» **Exercise details**
Transcribe the records below from the first line to the line that includes "(dashed_line_gap_ratio 3.000000)", inclusive, and omit the pictures.

» **Data**
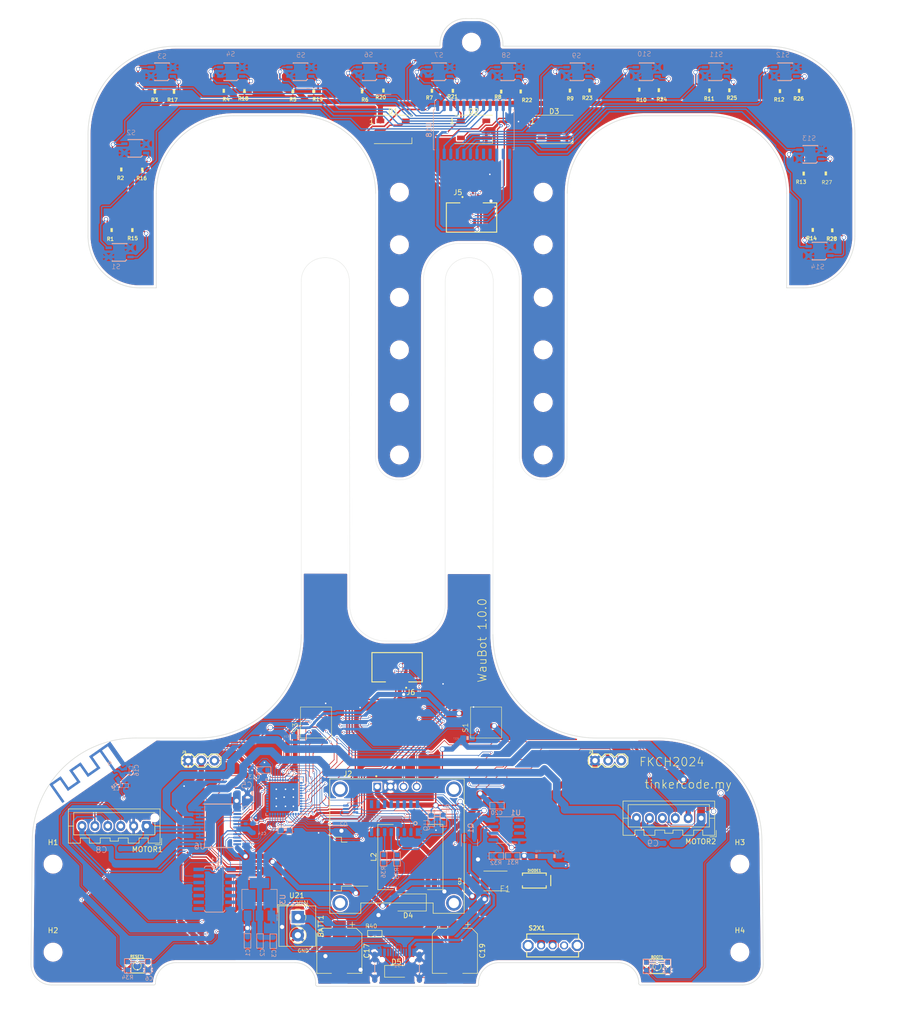
<source format=kicad_pcb>
(kicad_pcb (version 20221018) (generator pcbnew)

  (general
    (thickness 1.6)
  )

  (paper "A4")
  (layers
    (0 "F.Cu" signal)
    (31 "B.Cu" signal)
    (32 "B.Adhes" user "B.Adhesive")
    (33 "F.Adhes" user "F.Adhesive")
    (34 "B.Paste" user)
    (35 "F.Paste" user)
    (36 "B.SilkS" user "B.Silkscreen")
    (37 "F.SilkS" user "F.Silkscreen")
    (38 "B.Mask" user)
    (39 "F.Mask" user)
    (40 "Dwgs.User" user "User.Drawings")
    (41 "Cmts.User" user "User.Comments")
    (42 "Eco1.User" user "User.Eco1")
    (43 "Eco2.User" user "User.Eco2")
    (44 "Edge.Cuts" user)
    (45 "Margin" user)
    (46 "B.CrtYd" user "B.Courtyard")
    (47 "F.CrtYd" user "F.Courtyard")
    (48 "B.Fab" user)
    (49 "F.Fab" user)
    (50 "User.1" user)
    (51 "User.2" user)
    (52 "User.3" user)
    (53 "User.4" user)
    (54 "User.5" user)
    (55 "User.6" user)
    (56 "User.7" user)
    (57 "User.8" user)
    (58 "User.9" user)
  )

  (setup
    (stackup
      (layer "F.SilkS" (type "Top Silk Screen"))
      (layer "F.Paste" (type "Top Solder Paste"))
      (layer "F.Mask" (type "Top Solder Mask") (thickness 0.01))
      (layer "F.Cu" (type "copper") (thickness 0.035))
      (layer "dielectric 1" (type "core") (thickness 1.51) (material "FR4") (epsilon_r 4.5) (loss_tangent 0.02))
      (layer "B.Cu" (type "copper") (thickness 0.035))
      (layer "B.Mask" (type "Bottom Solder Mask") (thickness 0.01))
      (layer "B.Paste" (type "Bottom Solder Paste"))
      (layer "B.SilkS" (type "Bottom Silk Screen"))
      (copper_finish "None")
      (dielectric_constraints no)
    )
    (pad_to_mask_clearance 0)
    (pcbplotparams
      (layerselection 0x00010fc_ffffffff)
      (plot_on_all_layers_selection 0x0000000_00000000)
      (disableapertmacros false)
      (usegerberextensions false)
      (usegerberattributes true)
      (usegerberadvancedattributes true)
      (creategerberjobfile true)
      (dashed_line_dash_ratio 12.000000)
      (dashed_line_gap_ratio 3.000000)
      (svgprecision 4)
      (plotframeref false)
      (viasonmask false)
      (mode 1)
      (useauxorigin false)
      (hpglpennumber 1)
      (hpglpenspeed 20)
      (hpglpendiameter 15.000000)
      (dxfpolygonmode true)
      (dxfimperialunits true)
      (dxfusepcbnewfont true)
      (psnegative false)
      (psa4output false)
      (plotreference true)
      (plotvalue true)
      (plotinvisibletext false)
      (sketchpadsonfab false)
      (subtractmaskfromsilk false)
      (outputformat 1)
      (mirror false)
      (drillshape 0)
      (scaleselection 1)
      (outputdirectory "gerber3")
    )
  )

  (net 0 "")
  (net 1 "GND")
  (net 2 "Net-(BATT1-Pad1)")
  (net 3 "/BOOT")
  (net 4 "/VIN")
  (net 5 "/2AO2")
  (net 6 "/2AO1")
  (net 7 "/EN")
  (net 8 "Net-(U15-LNA_IN)")
  (net 9 "3.3V")
  (net 10 "Net-(E1-SIGNAL)")
  (net 11 "Net-(D1-DOUT)")
  (net 12 "/RGB")
  (net 13 "V_USB")
  (net 14 "Net-(D2-DOUT)")
  (net 15 "unconnected-(D3-DOUT-Pad2)")
  (net 16 "/BIN2")
  (net 17 "/BIN1")
  (net 18 "Net-(DIODE1-PadC)")
  (net 19 "/AIN2")
  (net 20 "/AIN1")
  (net 21 "/SDA")
  (net 22 "/SCL")
  (net 23 "unconnected-(IC1B-I-Pad3)")
  (net 24 "/D+")
  (net 25 "/D-")
  (net 26 "unconnected-(IC1B-O-Pad4)")
  (net 27 "unconnected-(IC1C-I-Pad5)")
  (net 28 "/RTS")
  (net 29 "/DTR")
  (net 30 "Net-(U5-A)")
  (net 31 "Net-(U7-A)")
  (net 32 "Net-(U8-A)")
  (net 33 "Net-(U14-A)")
  (net 34 "Net-(U4-A)")
  (net 35 "Net-(U16-A)")
  (net 36 "Net-(U17-A)")
  (net 37 "Net-(U19-A)")
  (net 38 "unconnected-(IC1C-O-Pad6)")
  (net 39 "/PWMA")
  (net 40 "/PWMB")
  (net 41 "/TXD0")
  (net 42 "/RXD0")
  (net 43 "unconnected-(IC1D-O-Pad8)")
  (net 44 "unconnected-(IC1D-I-Pad9)")
  (net 45 "unconnected-(IC1E-O-Pad10)")
  (net 46 "unconnected-(IC1E-I-Pad11)")
  (net 47 "unconnected-(J1-CC1-PadA5)")
  (net 48 "unconnected-(J1-CC2-PadB5)")
  (net 49 "/H2")
  (net 50 "/H1")
  (net 51 "/H4")
  (net 52 "/H3")
  (net 53 "+5V")
  (net 54 "Net-(U2-A)")
  (net 55 "/S13")
  (net 56 "/S12")
  (net 57 "/S11")
  (net 58 "/S10")
  (net 59 "Net-(U9-D+)")
  (net 60 "Net-(U9-D-)")
  (net 61 "/S9")
  (net 62 "Net-(U10-A)")
  (net 63 "/S8")
  (net 64 "Net-(U11-A)")
  (net 65 "/S7")
  (net 66 "/SW1")
  (net 67 "unconnected-(U15-IO16-Pad25)")
  (net 68 "/SW3")
  (net 69 "Net-(U12-A)")
  (net 70 "/S6")
  (net 71 "Net-(U13-A)")
  (net 72 "/S5")
  (net 73 "Net-(U15-SENSOR_VP)")
  (net 74 "/S4")
  (net 75 "/S3")
  (net 76 "/S2")
  (net 77 "/S1")
  (net 78 "unconnected-(S2X1-Pad3)")
  (net 79 "Net-(Q1-G)")
  (net 80 "Net-(U1B-+)")
  (net 81 "unconnected-(U9-XI-Pad7)")
  (net 82 "unconnected-(U9-XO-Pad8)")
  (net 83 "unconnected-(U9-CTS-Pad9)")
  (net 84 "unconnected-(U9-DSR-Pad10)")
  (net 85 "unconnected-(U9-RI-Pad11)")
  (net 86 "unconnected-(U9-DCD-Pad12)")
  (net 87 "unconnected-(U9-RS232-Pad15)")
  (net 88 "/ANALOG")
  (net 89 "/S3_ADC")
  (net 90 "/S2_ADC")
  (net 91 "/S0_ADC")
  (net 92 "unconnected-(U15-SD2-Pad28)")
  (net 93 "unconnected-(U15-SD3-Pad29)")
  (net 94 "unconnected-(U15-CMD-Pad30)")
  (net 95 "unconnected-(U15-CLK-Pad31)")
  (net 96 "unconnected-(U15-SD0-Pad32)")
  (net 97 "unconnected-(U15-SD1-Pad33)")
  (net 98 "/S1_ADC")
  (net 99 "unconnected-(U18-I15-Pad16)")
  (net 100 "unconnected-(U18-I14-Pad17)")
  (net 101 "/2BO2")
  (net 102 "unconnected-(U1-Pad1)")
  (net 103 "unconnected-(U1A---Pad2)")
  (net 104 "unconnected-(U1A-+-Pad3)")
  (net 105 "/Servo1")
  (net 106 "/Servo2")
  (net 107 "Net-(D4-K)")
  (net 108 "Net-(DIODE1-PadA)")
  (net 109 "/S14")
  (net 110 "Net-(U20-A)")
  (net 111 "Net-(D5-A)")
  (net 112 "/2BO1")
  (net 113 "unconnected-(U15-SENSOR_CAPP-Pad6)")
  (net 114 "unconnected-(U15-SENSOR_CAPN-Pad7)")
  (net 115 "unconnected-(U15-VDD_SDIO-Pad26)")
  (net 116 "unconnected-(U15-IO17-Pad27)")

  (footprint "MountingHole:MountingHole_3.2mm_M3" (layer "F.Cu") (at 76.1492 81.99168))

  (footprint "Button_Switch_SMD:soft button" (layer "F.Cu") (at 107.2261 149.1996 90))

  (footprint "LED_SMD:LED_WS2812B_PLCC4_5.0x5.0mm_P3.2mm" (layer "F.Cu") (at 104.817353 31.528547))

  (footprint "Cahaya:0603-RES" (layer "F.Cu") (at 38.806524 50.987584 180))

  (footprint "MountingHole:MountingHole_3.2mm_M3" (layer "F.Cu") (at 118.280653 53.830387))

  (footprint "MountingHole:MountingHole_3.2mm_M3" (layer "F.Cu") (at 156.3116 173.5836))

  (footprint "MountingHole:MountingHole_3.2mm_M3" (layer "F.Cu") (at 90.467453 63.990227))

  (footprint "Cahaya:TACTILE_SWITCH_SMD_4.6X2.8MM" (layer "F.Cu") (at 140.3096 193.3448))

  (footprint "SparkFun-Connectors:1X03" (layer "F.Cu") (at 128.2954 153.5684))

  (footprint "Cahaya:0603-RES" (layer "F.Cu") (at 100.803253 24.060947 180))

  (footprint "MountingHole:MountingHole_3.2mm_M3" (layer "F.Cu") (at 90.467453 84.309907))

  (footprint "Cahaya:0603-RES" (layer "F.Cu") (at 167.771253 24.060947 180))

  (footprint "MountingHole:MountingHole_3.2mm_M3" (layer "F.Cu") (at 103.9368 112.4712))

  (footprint "Button_Switch_SMD:soft button" (layer "F.Cu") (at 74.3331 149.1996 90))

  (footprint "Cahaya:0603-RES" (layer "F.Cu") (at 174.185653 51.035747 180))

  (footprint "MountingHole:MountingHole_3.2mm_M3" (layer "F.Cu") (at 103.886 92.15152))

  (footprint "Cahaya:0603-RES" (layer "F.Cu") (at 60.493453 24.086347 180))

  (footprint "MountingHole:MountingHole_3.2mm_M3" (layer "F.Cu") (at 90.467453 53.830387))

  (footprint "MountingHole:MountingHole_3.2mm_M3" (layer "F.Cu") (at 104.398253 14.662947))

  (footprint "Package_TO_SOT_SMD:TO-263-5_TabPin3" (layer "F.Cu") (at 74.4266 173.5836 180))

  (footprint "Inductor_SMD:L_12x12mm_H6mm" (layer "F.Cu") (at 92.586 172.212 90))

  (footprint "Cahaya:0603-RES" (layer "F.Cu") (at 150.423053 23.984747 180))

  (footprint "LED_SMD:LED_WS2812B_PLCC4_5.0x5.0mm_P3.2mm" (layer "F.Cu") (at 120.400253 31.528547))

  (footprint "Cahaya:TACTILE_SWITCH_SMD_4.6X2.8MM" (layer "F.Cu") (at 39.7256 193.233037))

  (footprint "MountingHole:MountingHole_3.2mm_M3" (layer "F.Cu") (at 103.9624 71.83184))

  (footprint "MountingHole:MountingHole_3.2mm_M3" (layer "F.Cu") (at 118.280653 74.150067))

  (footprint "Cahaya:0603-RES" (layer "F.Cu") (at 36.668253 39.275547 180))

  (footprint "Cahaya:0603-RES" (layer "F.Cu") (at 123.448253 24.010147 180))

  (footprint "Cahaya:0603-RES" (layer "F.Cu") (at 170.412853 50.959547 180))

  (footprint "Cahaya:0603-RES" (layer "F.Cu") (at 127.232853 23.984747 180))

  (footprint "SparkFun-Connectors:1X03" (layer "F.Cu") (at 49.6062 153.5684))

  (footprint "Cahaya:SMA-DIODE" (layer "F.Cu") (at 116.5606 176.7586))

  (footprint "Cahaya:0603-RES" (layer "F.Cu") (at 40.732253 39.300947 180))

  (footprint "Cahaya:0603-RES" (layer "F.Cu") (at 154.283853 23.959347 180))

  (footprint "MountingHole:MountingHole_3.2mm_M3" (layer "F.Cu") (at 90.467453 94.469747))

  (footprint "MountingHole:MountingHole_3.2mm_M3" (layer "F.Cu") (at 103.9624 61.672))

  (footprint "MountingHole:MountingHole_3.2mm_M3" (layer "F.Cu") (at 76.1492 92.15152))

  (footprint "MountingHole:MountingHole_3.2mm_M3" (layer "F.Cu") (at 103.9876 102.31136))

  (footprint "MountingHole:MountingHole_3.2mm_M3" (layer "F.Cu") (at 23.4696 173.5836))

  (footprint "Capacitor_SMD:CP_Elec_8x10.5" (layer "F.Cu") (at 78.8416 190.3476 -90))

  (footprint "Cahaya:0603-RES" (layer "F.Cu") (at 172.941053 40.037547 180))

  (footprint "Cahaya:0603-RES" (layer "F.Cu") (at 164.062853 24.111747 180))

  (footprint "Cahaya:0603-RES" (layer "F.Cu") (at 136.859453 23.857747 180))

  (footprint "MountingHole:MountingHole_3.2mm_M3" (layer "F.Cu") (at 118.280653 94.469747))

  (footprint "MountingHole:MountingHole_3.2mm_M3" (layer "F.Cu") (at 76.1492 102.31136))

  (footprint "TerminalBlock_4Ucon:TerminalBlock_4Ucon_1x02_P3.50mm_Horizontal" (layer "F.Cu") (at 70.8136 183.8224 -90))

  (footprint "Cahaya:0603-RES" (layer "F.Cu") (at 140.644053 23.933947 180))

  (footprint "Cahaya:0603-RES" (layer "F.Cu") (at 113.923253 24.187947 180))

  (footprint "MountingHole:MountingHole_3.2mm_M3" (layer "F.Cu") (at 90.467453 74.150067))

  (footprint "MF-MSMF050_30X-2:FUSER_MF-MSMF050_30X-2" (layer "F.Cu") (at 109.0422 176.8348 180))

  (footprint "Cahaya:EG1213" (layer "F.Cu") (at 120.1039 189.3062))

  (footprint "DM-OLED096-636:MODULE_DM-OLED096-636" (layer "F.Cu") (at 89.9922 170.0976))

  (footprint "LED_SMD:LED_WS2812B_PLCC4_5.0x5.0mm_P3.2mm" (layer "F.Cu") (at 89.234453 31.528547))

  (footprint "MountingHole:MountingHole_3.2mm_M3" (layer "F.Cu") (at 118.280653 84.309907))

  (footprint "MountingHole:MountingHole_3.2mm_M3" (layer "F.Cu") (at 76.1492 112.4712))

  (footprint "Cahaya:0603-RES" (layer "F.Cu") (at 69.854253 24.162547 180))

  (footprint "Cahaya:0603-RES" (layer "F.Cu") (at 96.752853 24.060947 180))

  (footprint "MountingHole:MountingHole_3.2mm_M3" (layer "F.Cu") (at 90.467453 43.670547))

  (footprint "MountingHole:MountingHole_3.2mm_M3" (layer "F.Cu") (at 156.3116 190.6016))

  (footprint "Cahaya:0603-RES" (layer "F.Cu") (at 83.240053 24.187947 180))

  (footprint "Cahaya:0603-RES" (layer "F.Cu") (at 46.867253 24.264147 180))

  (footpr
... [2037658 chars truncated]
</source>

» **Written response**
<source format=kicad_pcb>
(kicad_pcb (version 20221018) (generator pcbnew)

  (general
    (thickness 1.6)
  )

  (paper "A4")
  (layers
    (0 "F.Cu" signal)
    (31 "B.Cu" signal)
    (32 "B.Adhes" user "B.Adhesive")
    (33 "F.Adhes" user "F.Adhesive")
    (34 "B.Paste" user)
    (35 "F.Paste" user)
    (36 "B.SilkS" user "B.Silkscreen")
    (37 "F.SilkS" user "F.Silkscreen")
    (38 "B.Mask" user)
    (39 "F.Mask" user)
    (40 "Dwgs.User" user "User.Drawings")
    (41 "Cmts.User" user "User.Comments")
    (42 "Eco1.User" user "User.Eco1")
    (43 "Eco2.User" user "User.Eco2")
    (44 "Edge.Cuts" user)
    (45 "Margin" user)
    (46 "B.CrtYd" user "B.Courtyard")
    (47 "F.CrtYd" user "F.Courtyard")
    (48 "B.Fab" user)
    (49 "F.Fab" user)
    (50 "User.1" user)
    (51 "User.2" user)
    (52 "User.3" user)
    (53 "User.4" user)
    (54 "User.5" user)
    (55 "User.6" user)
    (56 "User.7" user)
    (57 "User.8" user)
    (58 "User.9" user)
  )

  (setup
    (stackup
      (layer "F.SilkS" (type "Top Silk Screen"))
      (layer "F.Paste" (type "Top Solder Paste"))
      (layer "F.Mask" (type "Top Solder Mask") (thickness 0.01))
      (layer "F.Cu" (type "copper") (thickness 0.035))
      (layer "dielectric 1" (type "core") (thickness 1.51) (material "FR4") (epsilon_r 4.5) (loss_tangent 0.02))
      (layer "B.Cu" (type "copper") (thickness 0.035))
      (layer "B.Mask" (type "Bottom Solder Mask") (thickness 0.01))
      (layer "B.Paste" (type "Bottom Solder Paste"))
      (layer "B.SilkS" (type "Bottom Silk Screen"))
      (copper_finish "None")
      (dielectric_constraints no)
    )
    (pad_to_mask_clearance 0)
    (pcbplotparams
      (layerselection 0x00010fc_ffffffff)
      (plot_on_all_layers_selection 0x0000000_00000000)
      (disableapertmacros false)
      (usegerberextensions false)
      (usegerberattributes true)
      (usegerberadvancedattributes true)
      (creategerberjobfile true)
      (dashed_line_dash_ratio 12.000000)
      (dashed_line_gap_ratio 3.000000)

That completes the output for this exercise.